In collaboration with the Tanzania National Institute for Medical Research (NIMR) and London School of Hygiene and Tropical Medicine (LSHTM)

A phase IIIB, double-blind, randomized, controlled, multicentre study to assess the immunogenicity and safety of glaxosmithkline biologicals HPV-16/18 L1 AS04 vaccine administered intramuscularly according to a three-dose schedule (0, 1, 6 months) in...

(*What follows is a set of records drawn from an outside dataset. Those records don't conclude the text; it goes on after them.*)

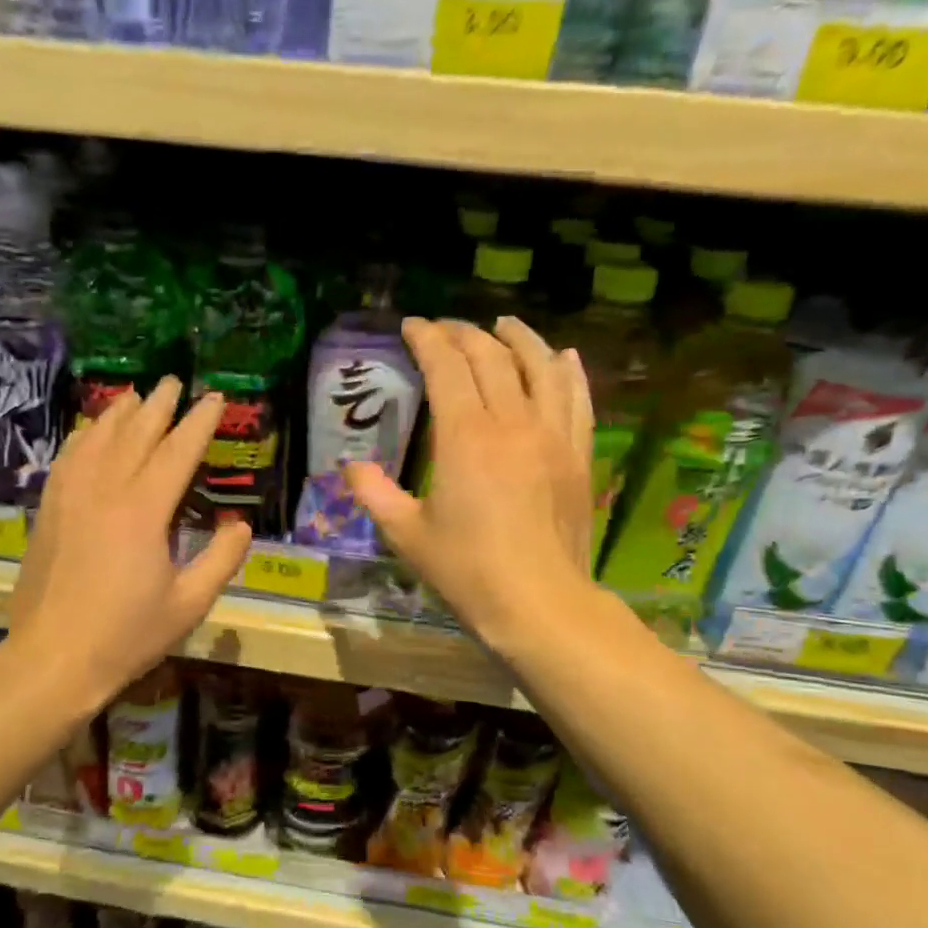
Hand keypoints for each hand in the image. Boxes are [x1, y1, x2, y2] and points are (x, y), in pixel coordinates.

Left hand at [9, 376, 250, 706]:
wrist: (52, 659)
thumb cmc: (127, 635)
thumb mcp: (189, 604)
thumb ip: (221, 559)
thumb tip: (240, 524)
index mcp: (144, 511)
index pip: (177, 452)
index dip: (199, 423)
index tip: (214, 399)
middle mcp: (105, 491)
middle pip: (135, 434)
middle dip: (159, 406)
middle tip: (174, 382)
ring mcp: (70, 498)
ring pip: (97, 440)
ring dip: (119, 414)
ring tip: (135, 396)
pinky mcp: (48, 511)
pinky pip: (67, 459)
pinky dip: (83, 437)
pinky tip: (89, 431)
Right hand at [347, 317, 595, 653]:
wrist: (538, 603)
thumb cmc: (466, 570)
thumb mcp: (406, 534)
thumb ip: (374, 493)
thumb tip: (349, 467)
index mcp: (465, 436)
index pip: (446, 366)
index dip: (427, 339)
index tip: (412, 325)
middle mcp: (512, 422)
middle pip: (491, 357)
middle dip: (464, 334)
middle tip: (444, 329)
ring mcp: (552, 435)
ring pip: (540, 366)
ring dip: (519, 338)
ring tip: (504, 324)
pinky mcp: (578, 454)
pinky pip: (577, 398)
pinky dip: (567, 371)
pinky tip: (562, 357)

Principal Investigators: John Changalucha, Deborah Watson-Jones

Project Coordinators: Basil Baltazar, Joelle Brown

Funding: GlaxoSmithKline Biologicals

Study staff preparing to take blood sample.

Study team group picture.

Summary: Cervical cancer is the second most common cancer among women worldwide. Up to 70% of cervical cancer cases are attributable to human papillomavirus (HPV) genotypes 16 and 18. Two prophylactic HPV vaccines are now available that have high efficacy against incident and persistent HPV-16/18 infections and associated cytological abnormalities. However, HPV vaccines have not yet been tested in Africa. Two sites in Africa, Mwanza in Tanzania and Dakar in Senegal, are participating in a multicentre immunogenicity and safety trial of GSK Biologicals’ bivalent HPV vaccine in young girls.

Objectives: The primary objectives of the trial are to evaluate antibody response against HPV-16 and HPV-18 at Month 7 in participants aged 15-25 years and also among those aged 10-14 years. The secondary objectives are to evaluate antibody responses against HPV-16 and HPV-18 in all participants at Month 2 and Month 12, and to evaluate the safety and reactogenicity of the study vaccine in all participants throughout the entire study period. Additional epidemiological studies are nested within the Mwanza cohort to determine risk factors for prevalence and incidence of HPV, HIV and other sexually transmitted infections; and to determine whether the presence and/or burden of parasitic infections and prior HPV infection influence the vaccine response.

Progress: 334 subjects have been enrolled from schools, colleges and family planning clinics in selected wards in Mwanza City and randomised in a 2:1 ratio into a HPV-16/18 L1 AS04 vaccine group or a control group. Enrolled subjects received three doses of vaccine or placebo at day 0, month 1 and month 6. The duration of follow-up is 12 months per participant. During the follow-up period, samples were taken to measure the immune response for HPV 16 and 18 and data were collected on adverse events, HIV/STI prevalence, including HPV at cohort screening and HPV incidence at 12 months, as well as risk factors associated with acquiring these infections. Follow-up ended in July 2010 and results were presented in 2011.